BEGIN Data for the task

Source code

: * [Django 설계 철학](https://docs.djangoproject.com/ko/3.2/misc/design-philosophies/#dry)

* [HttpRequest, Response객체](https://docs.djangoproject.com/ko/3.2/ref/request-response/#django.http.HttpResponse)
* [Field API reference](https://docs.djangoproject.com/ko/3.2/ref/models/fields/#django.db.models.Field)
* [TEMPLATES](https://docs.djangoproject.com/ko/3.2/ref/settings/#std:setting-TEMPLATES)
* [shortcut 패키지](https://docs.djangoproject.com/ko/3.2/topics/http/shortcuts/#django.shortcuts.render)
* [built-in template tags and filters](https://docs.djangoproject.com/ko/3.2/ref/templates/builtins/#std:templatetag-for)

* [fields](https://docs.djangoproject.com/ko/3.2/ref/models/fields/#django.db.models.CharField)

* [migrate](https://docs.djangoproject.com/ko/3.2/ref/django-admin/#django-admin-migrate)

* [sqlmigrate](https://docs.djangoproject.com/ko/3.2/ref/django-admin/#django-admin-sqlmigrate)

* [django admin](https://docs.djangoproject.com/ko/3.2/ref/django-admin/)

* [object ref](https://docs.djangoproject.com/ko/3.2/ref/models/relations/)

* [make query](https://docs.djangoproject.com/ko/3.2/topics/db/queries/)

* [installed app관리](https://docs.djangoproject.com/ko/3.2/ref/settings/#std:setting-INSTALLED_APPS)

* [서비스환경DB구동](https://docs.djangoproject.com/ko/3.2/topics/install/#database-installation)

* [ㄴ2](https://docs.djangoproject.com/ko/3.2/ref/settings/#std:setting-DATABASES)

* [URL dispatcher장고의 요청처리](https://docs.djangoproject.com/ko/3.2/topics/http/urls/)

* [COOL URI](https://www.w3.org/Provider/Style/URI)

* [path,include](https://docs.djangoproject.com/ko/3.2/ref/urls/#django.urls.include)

END Data for the task

Activity
Output all entries exactly as given above.

Result for this exercise
Source code

: * [Django 설계 철학](https://docs.djangoproject.com/ko/3.2/misc/design-philosophies/#dry)

* [HttpRequest, Response객체](https://docs.djangoproject.com/ko/3.2/ref/request-response/#django.http.HttpResponse)
* [Field API reference](https://docs.djangoproject.com/ko/3.2/ref/models/fields/#django.db.models.Field)
* [TEMPLATES](https://docs.djangoproject.com/ko/3.2/ref/settings/#std:setting-TEMPLATES)
* [shortcut 패키지](https://docs.djangoproject.com/ko/3.2/topics/http/shortcuts/#django.shortcuts.render)
* [built-in template tags and filters](https://docs.djangoproject.com/ko/3.2/ref/templates/builtins/#std:templatetag-for)

* [fields](https://docs.djangoproject.com/ko/3.2/ref/models/fields/#django.db.models.CharField)

* [migrate](https://docs.djangoproject.com/ko/3.2/ref/django-admin/#django-admin-migrate)

* [sqlmigrate](https://docs.djangoproject.com/ko/3.2/ref/django-admin/#django-admin-sqlmigrate)

* [django admin](https://docs.djangoproject.com/ko/3.2/ref/django-admin/)

* [object ref](https://docs.djangoproject.com/ko/3.2/ref/models/relations/)

* [make query](https://docs.djangoproject.com/ko/3.2/topics/db/queries/)

* [installed app관리](https://docs.djangoproject.com/ko/3.2/ref/settings/#std:setting-INSTALLED_APPS)

* [서비스환경DB구동](https://docs.djangoproject.com/ko/3.2/topics/install/#database-installation)

* [ㄴ2](https://docs.djangoproject.com/ko/3.2/ref/settings/#std:setting-DATABASES)

* [URL dispatcher장고의 요청처리](https://docs.djangoproject.com/ko/3.2/topics/http/urls/)

* [COOL URI](https://www.w3.org/Provider/Style/URI)

* [path,include](https://docs.djangoproject.com/ko/3.2/ref/urls/#django.urls.include)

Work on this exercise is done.